12. Damien Skylar

2.2K 287 90
                                    

Dentingan sendok mengiringi makan malam mereka yang begitu senyap. Masing-masing dari mereka berdiam diri dengan pikirannya masing-masing. Suasana canggung menyelimuti kebersamaan mereka yang tiba-tiba terasa menjadi begitu asing. Tak biasanya mereka melewati makan malam yang sangat jarang terjadi ini dengan kesunyian. Sesuatu telah terjadi.

Bagi Michael, penampilan Makayla malam ini membuat mulutnya terkunci rapat. Jangankan mulutnya, seluruh sistem sarafnya terasa terkunci, bahkan napasnya tercekat tak karuan mengendus aroma wangi tubuh Makayla di sebelahnya. Ingin sekali lehernya terputar ke sebelah kiri, dan menyaksikan Makayla dalam jarak yang begitu dekat untuk memuaskan keinginan terbesarnya malam ini.

Tapi, egonya begitu saja membunuh keberanian Michael.

“Kudengar, kau sekarang selalu di rumah, Ally?” Sophia membuka percakapan yang terasa begitu dingin. Allyson tersenyum,

“Ya, aku sudah berhenti bekerja.” Jawab Allyson ramah. Michael mendentingkan sendoknya.

“Bisakah kita membicarakan hal lain? Apa saking tak ada dialog, kita perlu mengulang-ulang percakapan yang bahkan kita sudah tahu jawabannya? Apa itu hanya formalitas kalian agar terkesan hangat? Fuck no! It doesn’t work! I’m out.” Michael melap bibirnya dengan serbet dan bergegas menggeser kursinya untuk dapat mengeluarkan diri dari sana.

Tapi, sejenak tangan Michael berdesir keras seolah ada yang menuangkan sebotol Champagne ke lengannya saat tangan kecil dan halus Makayla menggenggam tangannya. Michael menatap Makayla keras, menggelap seolah ia akan menelan Makayla bulat-bulat dengan tatapan intimidasinya. Tetapi rona merah wajah itu…

Keinginan terbesar Michael, keinginannya untuk sedikit saja menatap kilau mata Makayla, kini didapatkannya. Seperti miliknya, Michael menatap lunak ke dalam sana yang begitu teduh dan penuh dengan keluguan.
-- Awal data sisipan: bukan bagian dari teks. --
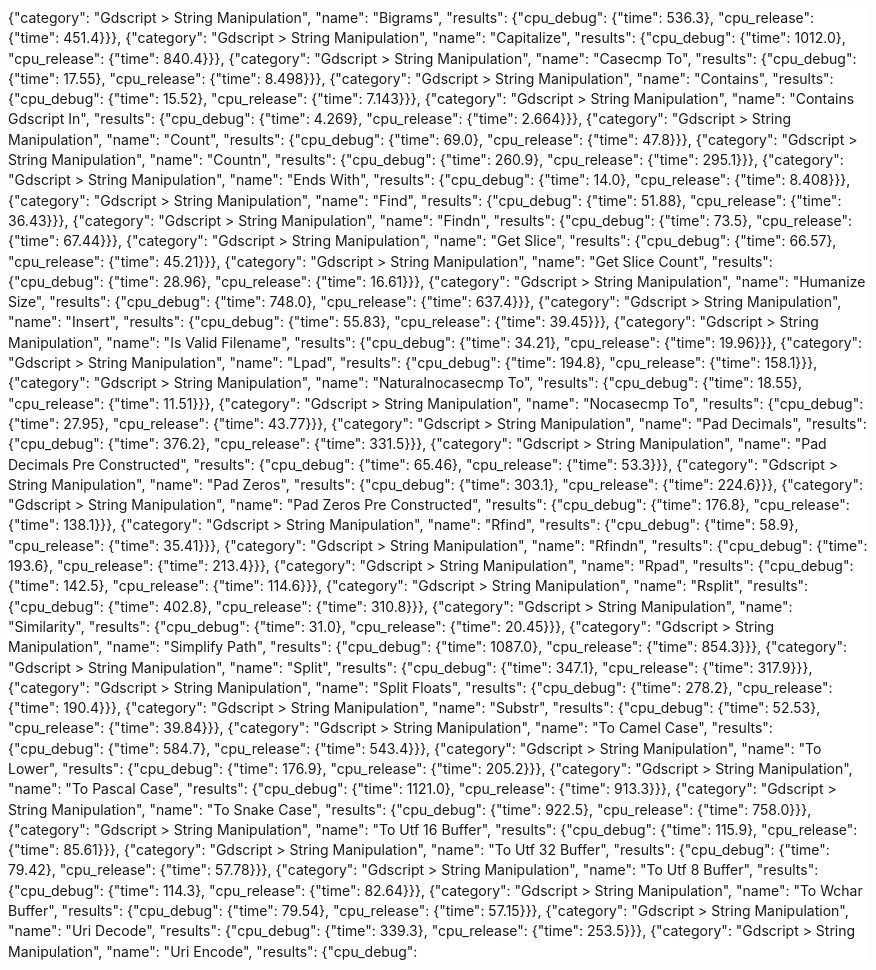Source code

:{"category": "Gdscript > String Manipulation", "name": "Bigrams", "results": {"cpu_debug": {"time": 536.3}, "cpu_release": {"time": 451.4}}}, {"category": "Gdscript > String Manipulation", "name": "Capitalize", "results": {"cpu_debug": {"time": 1012.0}, "cpu_release": {"time": 840.4}}}, {"category": "Gdscript > String Manipulation", "name": "Casecmp To", "results": {"cpu_debug": {"time": 17.55}, "cpu_release": {"time": 8.498}}}, {"category": "Gdscript > String Manipulation", "name": "Contains", "results": {"cpu_debug": {"time": 15.52}, "cpu_release": {"time": 7.143}}}, {"category": "Gdscript > String Manipulation", "name": "Contains Gdscript In", "results": {"cpu_debug": {"time": 4.269}, "cpu_release": {"time": 2.664}}}, {"category": "Gdscript > String Manipulation", "name": "Count", "results": {"cpu_debug": {"time": 69.0}, "cpu_release": {"time": 47.8}}}, {"category": "Gdscript > String Manipulation", "name": "Countn", "results": {"cpu_debug": {"time": 260.9}, "cpu_release": {"time": 295.1}}}, {"category": "Gdscript > String Manipulation", "name": "Ends With", "results": {"cpu_debug": {"time": 14.0}, "cpu_release": {"time": 8.408}}}, {"category": "Gdscript > String Manipulation", "name": "Find", "results": {"cpu_debug": {"time": 51.88}, "cpu_release": {"time": 36.43}}}, {"category": "Gdscript > String Manipulation", "name": "Findn", "results": {"cpu_debug": {"time": 73.5}, "cpu_release": {"time": 67.44}}}, {"category": "Gdscript > String Manipulation", "name": "Get Slice", "results": {"cpu_debug": {"time": 66.57}, "cpu_release": {"time": 45.21}}}, {"category": "Gdscript > String Manipulation", "name": "Get Slice Count", "results": {"cpu_debug": {"time": 28.96}, "cpu_release": {"time": 16.61}}}, {"category": "Gdscript > String Manipulation", "name": "Humanize Size", "results": {"cpu_debug": {"time": 748.0}, "cpu_release": {"time": 637.4}}}, {"category": "Gdscript > String Manipulation", "name": "Insert", "results": {"cpu_debug": {"time": 55.83}, "cpu_release": {"time": 39.45}}}, {"category": "Gdscript > String Manipulation", "name": "Is Valid Filename", "results": {"cpu_debug": {"time": 34.21}, "cpu_release": {"time": 19.96}}}, {"category": "Gdscript > String Manipulation", "name": "Lpad", "results": {"cpu_debug": {"time": 194.8}, "cpu_release": {"time": 158.1}}}, {"category": "Gdscript > String Manipulation", "name": "Naturalnocasecmp To", "results": {"cpu_debug": {"time": 18.55}, "cpu_release": {"time": 11.51}}}, {"category": "Gdscript > String Manipulation", "name": "Nocasecmp To", "results": {"cpu_debug": {"time": 27.95}, "cpu_release": {"time": 43.77}}}, {"category": "Gdscript > String Manipulation", "name": "Pad Decimals", "results": {"cpu_debug": {"time": 376.2}, "cpu_release": {"time": 331.5}}}, {"category": "Gdscript > String Manipulation", "name": "Pad Decimals Pre Constructed", "results": {"cpu_debug": {"time": 65.46}, "cpu_release": {"time": 53.3}}}, {"category": "Gdscript > String Manipulation", "name": "Pad Zeros", "results": {"cpu_debug": {"time": 303.1}, "cpu_release": {"time": 224.6}}}, {"category": "Gdscript > String Manipulation", "name": "Pad Zeros Pre Constructed", "results": {"cpu_debug": {"time": 176.8}, "cpu_release": {"time": 138.1}}}, {"category": "Gdscript > String Manipulation", "name": "Rfind", "results": {"cpu_debug": {"time": 58.9}, "cpu_release": {"time": 35.41}}}, {"category": "Gdscript > String Manipulation", "name": "Rfindn", "results": {"cpu_debug": {"time": 193.6}, "cpu_release": {"time": 213.4}}}, {"category": "Gdscript > String Manipulation", "name": "Rpad", "results": {"cpu_debug": {"time": 142.5}, "cpu_release": {"time": 114.6}}}, {"category": "Gdscript > String Manipulation", "name": "Rsplit", "results": {"cpu_debug": {"time": 402.8}, "cpu_release": {"time": 310.8}}}, {"category": "Gdscript > String Manipulation", "name": "Similarity", "results": {"cpu_debug": {"time": 31.0}, "cpu_release": {"time": 20.45}}}, {"category": "Gdscript > String Manipulation", "name": "Simplify Path", "results": {"cpu_debug": {"time": 1087.0}, "cpu_release": {"time": 854.3}}}, {"category": "Gdscript > String Manipulation", "name": "Split", "results": {"cpu_debug": {"time": 347.1}, "cpu_release": {"time": 317.9}}}, {"category": "Gdscript > String Manipulation", "name": "Split Floats", "results": {"cpu_debug": {"time": 278.2}, "cpu_release": {"time": 190.4}}}, {"category": "Gdscript > String Manipulation", "name": "Substr", "results": {"cpu_debug": {"time": 52.53}, "cpu_release": {"time": 39.84}}}, {"category": "Gdscript > String Manipulation", "name": "To Camel Case", "results": {"cpu_debug": {"time": 584.7}, "cpu_release": {"time": 543.4}}}, {"category": "Gdscript > String Manipulation", "name": "To Lower", "results": {"cpu_debug": {"time": 176.9}, "cpu_release": {"time": 205.2}}}, {"category": "Gdscript > String Manipulation", "name": "To Pascal Case", "results": {"cpu_debug": {"time": 1121.0}, "cpu_release": {"time": 913.3}}}, {"category": "Gdscript > String Manipulation", "name": "To Snake Case", "results": {"cpu_debug": {"time": 922.5}, "cpu_release": {"time": 758.0}}}, {"category": "Gdscript > String Manipulation", "name": "To Utf 16 Buffer", "results": {"cpu_debug": {"time": 115.9}, "cpu_release": {"time": 85.61}}}, {"category": "Gdscript > String Manipulation", "name": "To Utf 32 Buffer", "results": {"cpu_debug": {"time": 79.42}, "cpu_release": {"time": 57.78}}}, {"category": "Gdscript > String Manipulation", "name": "To Utf 8 Buffer", "results": {"cpu_debug": {"time": 114.3}, "cpu_release": {"time": 82.64}}}, {"category": "Gdscript > String Manipulation", "name": "To Wchar Buffer", "results": {"cpu_debug": {"time": 79.54}, "cpu_release": {"time": 57.15}}}, {"category": "Gdscript > String Manipulation", "name": "Uri Decode", "results": {"cpu_debug": {"time": 339.3}, "cpu_release": {"time": 253.5}}}, {"category": "Gdscript > String Manipulation", "name": "Uri Encode", "results": {"cpu_debug":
Gadis itu menggelengkan kepalanya pada Michael untuk mencegahnya pergi. Secara tidak sadar, Michael kembali duduk di tempatnya. Bukan untuk menuruti keinginan Makayla, apa lagi untuk menghormati orang tuanya. Hanya saja lututnya mendadak melemas dan menyuruhnya untuk segera mendapat peristirahatan.

Bola mata itu…

Bola mata yang selalu ditatap Michael saat Makayla hendak terlelap dari hari mereka yang melelahkan. Itu dahulu, dahulu yang takkan pernah bahkan sedetik pun akan terulang.

Keheningan kembali menyapa kediaman Almo. Mereka saling melirik bergantian, menyadari ada getaran dan aura yang berbeda di antara Michael dan Makayla. Mereka takut usaha mereka yang sulit untuk memisahkan Michael dan Makayla akan menjadi sia-sia.

Khem…

Albert mendehem dan menarik semua perhatian. Termasuk Michael, ia menoleh kepada Albert dengan dingin.

“Setelah ini kita harus bicara Mike.” Kini giliran Albert yang melap bibirnya dengan serbet, menyatakan kesudahannya untuk makan malam. Ia menutup sendok dan garpunya di atas piring dengan anggun. Ini jelas gertakan yang sangat keras bagi semuanya. Albert pernah bilang jika ia sangat membenci orang yang meninggalkan meja makan sementara orang-orang masih belum selesai makan, menurutnya itu sangat tidak sopan. Tapi sekarang? Albert nampaknya sudah sangat muak untuk berdiam diri di meja makan megahnya akibat gangguan dari putra semata wayangnya sendiri.

Belum sempat Albert mengangkat bokongnya untuk angkat kaki, tiba-tiba saja semua tatapan mengarah pada suara kegaduhan yang terdengar jelas dari ruang tengah.

Alis Albert terkerut mendengar seperti ada suara cekcok di dalam istananya.

“Carla!” Ia menyerukan nama kepala pembantu rumah tangganya. “Ada siapa?” teriak Albert gusar. Sudah hatinya kesal, sekarang ditambah lagi ada suara ribut dari luar.